Monday 9 January 2012

Devil, Devil - GW Kent (Solomon Islands)


Sergeant Ben Kella of the Solomon Islands Police Force is only a few days into a routine patrol, yet already he has been cursed by a magic man, stumbled across evidence of a cargo cult uprising and failed to find an American anthropologist who has been scouring the mountainous jungle in search of a priceless pornographic icon.

To complicate matters further, at a local mission station Kella discovers the redoubtable Sister Conchita secretly trying to bury a skeleton — then a mysterious gunman tries to kill her.

Kella already has enough problems. Mission-educated yet an aofia, the traditional peacemaker of the islands, reluctantly the sergeant is forced to link up with Sister Conchita, an independent and rebellious young American nun, to track down the perpetrators of a series of bizarre murders. The combination of the witch-doctor policeman and the Praying Mary, set against one of the most beautiful yet dangerous and primitive areas of the South Pacific in 1960, proves combative yet unexpectedly successful.

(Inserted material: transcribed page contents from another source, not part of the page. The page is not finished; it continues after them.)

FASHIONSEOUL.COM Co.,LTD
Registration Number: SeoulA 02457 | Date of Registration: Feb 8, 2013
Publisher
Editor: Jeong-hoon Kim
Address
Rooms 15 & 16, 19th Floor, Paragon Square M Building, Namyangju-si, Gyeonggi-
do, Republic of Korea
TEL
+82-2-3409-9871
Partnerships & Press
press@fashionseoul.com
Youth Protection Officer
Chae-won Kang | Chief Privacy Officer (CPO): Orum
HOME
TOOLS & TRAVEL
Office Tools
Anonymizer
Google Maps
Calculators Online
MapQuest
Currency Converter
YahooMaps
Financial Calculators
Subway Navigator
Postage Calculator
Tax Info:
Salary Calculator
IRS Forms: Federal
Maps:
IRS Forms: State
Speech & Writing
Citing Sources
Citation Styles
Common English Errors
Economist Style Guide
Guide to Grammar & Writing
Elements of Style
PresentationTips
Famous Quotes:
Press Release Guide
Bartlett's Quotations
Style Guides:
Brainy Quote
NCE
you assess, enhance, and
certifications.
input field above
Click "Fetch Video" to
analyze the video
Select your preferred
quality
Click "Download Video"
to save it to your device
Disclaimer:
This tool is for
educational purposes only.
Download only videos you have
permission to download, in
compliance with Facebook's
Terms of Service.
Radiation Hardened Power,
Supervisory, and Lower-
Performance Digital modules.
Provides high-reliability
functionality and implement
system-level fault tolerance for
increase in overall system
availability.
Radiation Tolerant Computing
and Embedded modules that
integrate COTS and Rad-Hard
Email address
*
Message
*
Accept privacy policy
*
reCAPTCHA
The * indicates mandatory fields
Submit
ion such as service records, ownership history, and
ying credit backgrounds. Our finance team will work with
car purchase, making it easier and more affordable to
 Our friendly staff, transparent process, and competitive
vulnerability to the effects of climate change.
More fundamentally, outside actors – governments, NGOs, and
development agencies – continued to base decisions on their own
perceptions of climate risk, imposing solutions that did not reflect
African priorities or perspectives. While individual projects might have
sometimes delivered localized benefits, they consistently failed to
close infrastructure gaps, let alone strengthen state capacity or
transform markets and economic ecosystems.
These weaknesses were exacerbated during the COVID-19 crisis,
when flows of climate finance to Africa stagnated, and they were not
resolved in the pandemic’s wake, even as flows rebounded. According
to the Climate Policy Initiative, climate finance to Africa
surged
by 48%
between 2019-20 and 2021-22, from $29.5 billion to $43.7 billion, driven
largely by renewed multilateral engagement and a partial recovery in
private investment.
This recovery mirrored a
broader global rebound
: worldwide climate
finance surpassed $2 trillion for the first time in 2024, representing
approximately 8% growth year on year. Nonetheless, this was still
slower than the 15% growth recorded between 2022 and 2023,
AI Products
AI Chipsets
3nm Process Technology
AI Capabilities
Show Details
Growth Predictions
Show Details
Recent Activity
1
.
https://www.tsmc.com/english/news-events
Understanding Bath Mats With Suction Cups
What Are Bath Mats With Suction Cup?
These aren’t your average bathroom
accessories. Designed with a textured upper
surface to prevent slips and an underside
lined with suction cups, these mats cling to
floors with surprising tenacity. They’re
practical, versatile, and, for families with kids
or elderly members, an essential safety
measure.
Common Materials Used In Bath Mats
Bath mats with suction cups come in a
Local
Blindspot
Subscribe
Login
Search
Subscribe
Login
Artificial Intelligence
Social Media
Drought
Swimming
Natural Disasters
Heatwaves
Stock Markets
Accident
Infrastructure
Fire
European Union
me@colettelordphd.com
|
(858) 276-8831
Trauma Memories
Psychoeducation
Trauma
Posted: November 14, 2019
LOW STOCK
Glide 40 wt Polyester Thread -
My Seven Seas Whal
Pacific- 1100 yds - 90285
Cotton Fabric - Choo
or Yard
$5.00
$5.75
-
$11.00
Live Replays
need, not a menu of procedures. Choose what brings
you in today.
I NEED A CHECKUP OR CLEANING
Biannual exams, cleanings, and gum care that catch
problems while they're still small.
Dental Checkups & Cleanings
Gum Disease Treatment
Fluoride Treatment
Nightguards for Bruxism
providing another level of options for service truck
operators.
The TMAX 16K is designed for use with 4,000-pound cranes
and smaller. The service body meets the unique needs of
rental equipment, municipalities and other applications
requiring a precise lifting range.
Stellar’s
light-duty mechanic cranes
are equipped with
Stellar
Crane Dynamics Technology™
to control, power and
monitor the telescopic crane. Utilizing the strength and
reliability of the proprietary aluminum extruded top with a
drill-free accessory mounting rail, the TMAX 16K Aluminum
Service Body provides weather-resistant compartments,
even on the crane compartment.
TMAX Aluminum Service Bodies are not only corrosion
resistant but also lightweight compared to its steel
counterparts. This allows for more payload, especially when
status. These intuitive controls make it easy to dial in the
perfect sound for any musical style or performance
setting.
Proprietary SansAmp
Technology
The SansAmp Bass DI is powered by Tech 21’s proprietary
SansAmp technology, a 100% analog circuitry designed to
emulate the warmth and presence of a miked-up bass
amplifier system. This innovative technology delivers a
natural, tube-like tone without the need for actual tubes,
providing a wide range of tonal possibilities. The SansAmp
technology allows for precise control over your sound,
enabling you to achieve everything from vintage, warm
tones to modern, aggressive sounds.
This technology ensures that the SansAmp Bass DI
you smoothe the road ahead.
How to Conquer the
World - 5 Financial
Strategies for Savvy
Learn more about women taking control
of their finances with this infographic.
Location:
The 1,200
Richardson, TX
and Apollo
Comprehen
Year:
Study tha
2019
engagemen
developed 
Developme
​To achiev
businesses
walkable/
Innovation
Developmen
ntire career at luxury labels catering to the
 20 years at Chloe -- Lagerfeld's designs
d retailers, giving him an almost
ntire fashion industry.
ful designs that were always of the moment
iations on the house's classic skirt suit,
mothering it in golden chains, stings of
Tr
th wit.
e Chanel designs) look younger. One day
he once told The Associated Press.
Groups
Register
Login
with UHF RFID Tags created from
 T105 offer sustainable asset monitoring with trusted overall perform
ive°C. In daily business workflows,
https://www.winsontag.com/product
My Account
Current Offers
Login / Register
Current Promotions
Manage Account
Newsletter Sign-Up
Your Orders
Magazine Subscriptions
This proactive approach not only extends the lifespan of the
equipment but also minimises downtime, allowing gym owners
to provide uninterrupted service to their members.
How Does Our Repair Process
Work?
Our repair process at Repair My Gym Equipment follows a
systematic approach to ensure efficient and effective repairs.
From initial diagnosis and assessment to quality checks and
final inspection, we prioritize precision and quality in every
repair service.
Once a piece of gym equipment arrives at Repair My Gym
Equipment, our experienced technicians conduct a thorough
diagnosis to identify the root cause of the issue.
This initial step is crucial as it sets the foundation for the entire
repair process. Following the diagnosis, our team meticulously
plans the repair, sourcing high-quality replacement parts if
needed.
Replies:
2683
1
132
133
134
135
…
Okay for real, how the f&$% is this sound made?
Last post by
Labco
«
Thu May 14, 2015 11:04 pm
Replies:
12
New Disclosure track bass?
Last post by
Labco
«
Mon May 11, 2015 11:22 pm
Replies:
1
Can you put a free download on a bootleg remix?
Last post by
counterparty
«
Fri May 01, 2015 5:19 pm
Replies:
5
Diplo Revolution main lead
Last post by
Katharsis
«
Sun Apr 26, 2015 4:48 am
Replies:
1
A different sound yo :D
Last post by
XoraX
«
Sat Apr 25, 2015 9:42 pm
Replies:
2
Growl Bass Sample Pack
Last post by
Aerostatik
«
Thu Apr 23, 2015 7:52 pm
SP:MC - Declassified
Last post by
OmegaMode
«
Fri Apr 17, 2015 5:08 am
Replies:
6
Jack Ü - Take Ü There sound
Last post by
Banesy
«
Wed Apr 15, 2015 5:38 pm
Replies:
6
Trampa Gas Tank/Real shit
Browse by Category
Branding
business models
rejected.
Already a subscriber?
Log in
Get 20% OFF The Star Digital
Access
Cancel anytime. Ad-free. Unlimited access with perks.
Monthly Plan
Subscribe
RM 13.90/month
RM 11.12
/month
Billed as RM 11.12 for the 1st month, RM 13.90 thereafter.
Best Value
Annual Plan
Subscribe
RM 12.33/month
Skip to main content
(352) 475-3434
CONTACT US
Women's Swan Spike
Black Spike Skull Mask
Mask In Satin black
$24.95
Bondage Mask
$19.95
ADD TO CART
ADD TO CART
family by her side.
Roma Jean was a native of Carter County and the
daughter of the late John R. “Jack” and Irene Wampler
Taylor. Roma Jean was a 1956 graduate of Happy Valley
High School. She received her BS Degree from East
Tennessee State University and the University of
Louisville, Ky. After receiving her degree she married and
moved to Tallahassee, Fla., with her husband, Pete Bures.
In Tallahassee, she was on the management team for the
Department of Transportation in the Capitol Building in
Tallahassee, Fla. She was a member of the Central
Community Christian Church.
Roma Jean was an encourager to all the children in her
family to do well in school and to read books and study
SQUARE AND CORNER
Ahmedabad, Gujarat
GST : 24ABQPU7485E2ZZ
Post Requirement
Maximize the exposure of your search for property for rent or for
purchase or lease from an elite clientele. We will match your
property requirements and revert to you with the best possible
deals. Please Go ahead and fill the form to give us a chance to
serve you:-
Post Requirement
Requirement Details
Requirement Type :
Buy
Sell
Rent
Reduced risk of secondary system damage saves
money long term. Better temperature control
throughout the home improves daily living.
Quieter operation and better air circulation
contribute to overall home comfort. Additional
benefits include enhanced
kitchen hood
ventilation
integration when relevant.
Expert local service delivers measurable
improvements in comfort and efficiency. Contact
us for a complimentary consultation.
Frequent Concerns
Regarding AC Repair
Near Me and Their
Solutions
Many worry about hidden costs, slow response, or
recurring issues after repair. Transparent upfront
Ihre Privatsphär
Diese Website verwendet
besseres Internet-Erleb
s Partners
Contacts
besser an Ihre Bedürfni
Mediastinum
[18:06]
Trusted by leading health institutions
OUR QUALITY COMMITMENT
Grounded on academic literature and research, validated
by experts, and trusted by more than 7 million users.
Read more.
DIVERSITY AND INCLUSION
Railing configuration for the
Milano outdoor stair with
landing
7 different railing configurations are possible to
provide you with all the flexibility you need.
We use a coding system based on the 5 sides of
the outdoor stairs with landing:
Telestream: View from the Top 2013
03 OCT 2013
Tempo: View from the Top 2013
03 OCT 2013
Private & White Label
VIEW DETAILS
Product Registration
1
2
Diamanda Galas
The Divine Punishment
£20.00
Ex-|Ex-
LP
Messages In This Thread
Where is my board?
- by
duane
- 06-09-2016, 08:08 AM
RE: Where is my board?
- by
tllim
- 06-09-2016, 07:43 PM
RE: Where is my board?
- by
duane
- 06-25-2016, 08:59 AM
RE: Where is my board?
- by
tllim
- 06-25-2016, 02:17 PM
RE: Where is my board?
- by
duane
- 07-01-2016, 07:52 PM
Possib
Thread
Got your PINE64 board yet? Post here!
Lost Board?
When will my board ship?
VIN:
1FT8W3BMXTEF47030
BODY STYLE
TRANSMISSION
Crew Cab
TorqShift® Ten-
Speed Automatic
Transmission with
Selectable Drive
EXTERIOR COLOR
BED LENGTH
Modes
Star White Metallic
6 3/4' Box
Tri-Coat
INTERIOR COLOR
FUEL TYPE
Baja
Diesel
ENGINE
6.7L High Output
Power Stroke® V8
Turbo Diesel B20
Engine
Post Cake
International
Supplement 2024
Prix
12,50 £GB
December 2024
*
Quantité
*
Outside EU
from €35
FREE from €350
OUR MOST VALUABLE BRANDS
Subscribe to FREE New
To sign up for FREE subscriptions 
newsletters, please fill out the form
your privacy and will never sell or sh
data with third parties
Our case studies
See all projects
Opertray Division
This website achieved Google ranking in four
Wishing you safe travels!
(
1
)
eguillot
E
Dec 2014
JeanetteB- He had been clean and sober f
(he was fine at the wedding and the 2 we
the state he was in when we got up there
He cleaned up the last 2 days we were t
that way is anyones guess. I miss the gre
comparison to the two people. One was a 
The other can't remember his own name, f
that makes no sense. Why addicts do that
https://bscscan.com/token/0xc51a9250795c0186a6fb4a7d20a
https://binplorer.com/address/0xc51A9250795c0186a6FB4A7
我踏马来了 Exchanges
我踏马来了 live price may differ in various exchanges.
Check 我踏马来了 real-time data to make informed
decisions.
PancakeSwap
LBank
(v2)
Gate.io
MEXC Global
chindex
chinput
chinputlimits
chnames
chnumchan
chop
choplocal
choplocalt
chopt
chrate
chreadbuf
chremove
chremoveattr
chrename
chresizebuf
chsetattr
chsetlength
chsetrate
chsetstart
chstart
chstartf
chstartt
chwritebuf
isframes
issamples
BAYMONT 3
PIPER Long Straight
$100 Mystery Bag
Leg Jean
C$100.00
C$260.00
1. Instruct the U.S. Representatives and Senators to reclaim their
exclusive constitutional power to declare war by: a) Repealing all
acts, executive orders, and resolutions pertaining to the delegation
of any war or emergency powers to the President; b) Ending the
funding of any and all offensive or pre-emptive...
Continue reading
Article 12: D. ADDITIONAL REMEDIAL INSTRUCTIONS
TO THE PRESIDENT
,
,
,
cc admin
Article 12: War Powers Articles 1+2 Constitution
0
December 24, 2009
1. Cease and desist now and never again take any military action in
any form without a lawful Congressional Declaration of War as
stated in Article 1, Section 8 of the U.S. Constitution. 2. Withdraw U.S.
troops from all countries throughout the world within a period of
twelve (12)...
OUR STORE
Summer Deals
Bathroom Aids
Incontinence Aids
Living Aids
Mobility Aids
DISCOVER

I would never normally have considered a book such as this, were it not for the fact that I am undertaking this challenge. While it is true that I have read quite a lot of crime fiction during the past few years, most of this has been based in Scandinavian, a part of the world that I am not a lot more familiar with than the South Pacific.

Initially I found this book quite heavy going, and the characters, Kella especially difficult to relate to - I suspect this was because the culture and the way of thinking described in this book is so alien and so different to anything I have encountered before. I persevered though, and by the time I was halfway through the book I was hooked.

Where else would you encounter so many interesting characters and story lines than here - a missing anthropologist, a Melanesian detective with a white Catholic education, a feisty American nun, remote bush tribes and exotic women in grass skirts. Add to the mix, cargo cults, death curses and pornographic icons, and you have a pretty good idea as to what this book is about.

This book, written by a former headmaster and BBC producer, who lived and worked on the islands for 8 years, gives fascinating insights into a unique way of life, and to me at least, made a refreshing change form the city based crime detectives of the north that I am more used to. Devil Devil is the first of what is hoped to be a whole series of books - I look forward with anticipation to the second installment.